JUAN IGNACIO GARCÍA GARZÓN
Retomaba Federico García Lorca en 1935 con «Comedia sin título» un camino escénico emprendido años antes, hacia 1929, con «El público» y «Así que pasen cinco años», un teatro distinto, de indagación en la propia esencia del teatro, de honda reflexión sobre la imbricación entre arte y vida, un teatro a cuya puerta llama una revolución, un teatro que visita el territorio de los sueños donde se abrazan las enredaderas del sexo y la muerte. De «Comedia sin título» se conserva un único acto terminado; los dos siguientes, según señala Miguel García-Posada en su edición de las «Obras completas» del escritor granadino (Galaxia Gutenberg, 1996), tenía previsto el dramaturgo que transcurrieran, respectivamente, en un depósito de cadáveres donde agoniza el Autor y en un cielo con ángeles andaluces vestidos de faralaes.

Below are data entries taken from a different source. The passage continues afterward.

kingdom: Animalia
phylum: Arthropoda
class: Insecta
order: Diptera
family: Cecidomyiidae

Esta urgente búsqueda inconclusa pretende derribar la ficción teatral para que la vida se instale sobre el escenario -«¿Como se llevaría el olor del mar a una sala de teatro, o cómo se inundaría de estrellas el patio de butacas?», se pregunta el Autor en un momento de la función-, una empresa imposible, un pulso entre la vida y la verdad teatral en el que ambas partes en pugna se confunden y se aniquilan al tiempo, se niegan y se afirman. «Ver la realidad es difícil. Y enseñarla, mucho más. Es predicar en el desierto. Pero no importa», arguye el Autor en otro momento, consciente de lo arduo del envite. Un empeño metateatral en el que borbotean las interrogaciones de García Lorca sobre la función misma del teatro -esa «escuela de llanto y de risa y una tribuna libre», como él mismo lo definió-, sus preocupaciones sociales, la inquietante intuición de una guerra... De no haber sido asesinado en el verano de 1936, Lorca tal vez habría proseguido una deriva escénica que hubiera aproximado el profundo temblor de su poesía dramática a los territorios del teatro del absurdo, aunque tales elucubraciones son hoy perfectamente ociosas.

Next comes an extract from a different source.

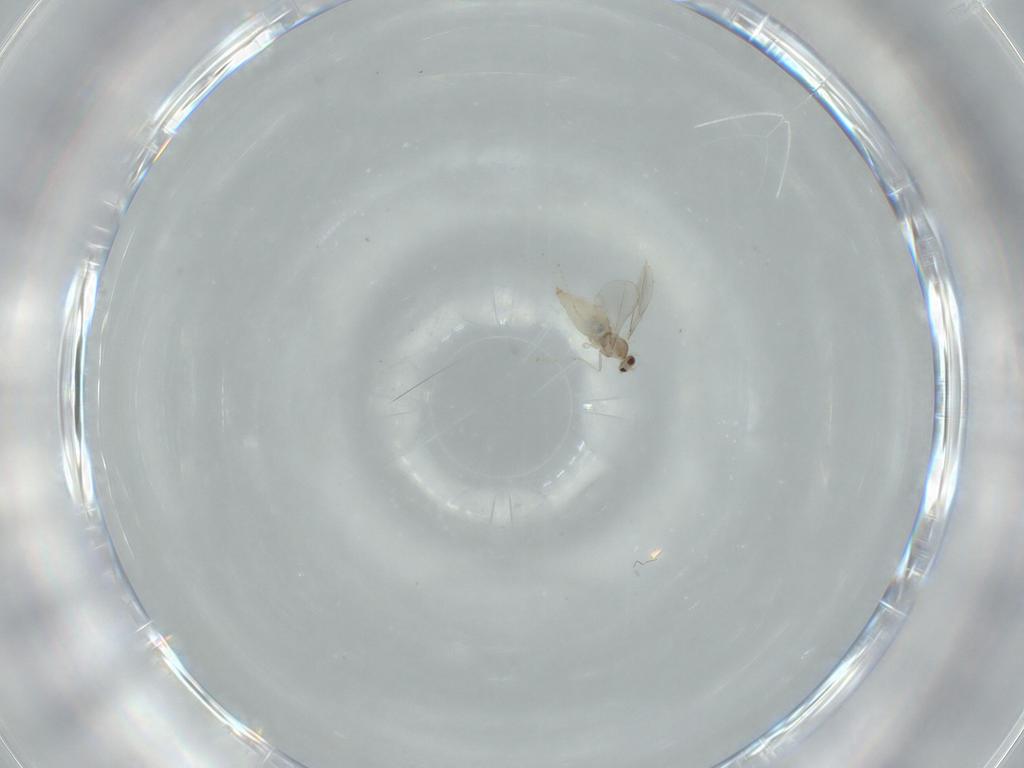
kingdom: Animalia
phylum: Arthropoda
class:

Queda lo que queda de «Comedia sin título» como testimonio de las inquietudes últimas del escritor, como proyecto en ciernes, y de ahí lo apasionante de su montaje y también lo desigual de su contenido. Muy inteligentemente, la dramaturgia de Luis Miguel Cintra, una personalidad del cine y el teatro portugueses, injerta diversos fragmentos procedentes de conferencias, entrevistas y de otros textos de Lorca: «Dragón» y «El público», fundamentalmente, y agrega con pertinencia un momento tomado de «El gran teatro del mundo» para subrayar el carácter demiúrgico del Autor. Un montaje exigente, arriesgado y difícil, en el que escenografía y sentido dramático dirigen la acción hacia las butacas, en un camino de doble dirección, pues la trama hace que los ecos de una revolución se proyecten hacia el escenario. Teatro, pues, sobre teatro que busca ansiosamente el latido de la vida. Y teatro interpretado por excelentes actores: Ernesto Arias, Alberto Jiménez, Lucía Quintana, Luis Moreno y el resto del reparto completan un muy buen trabajo al servicio de un texto con el misterio y la incomodidad de lo inconcluso.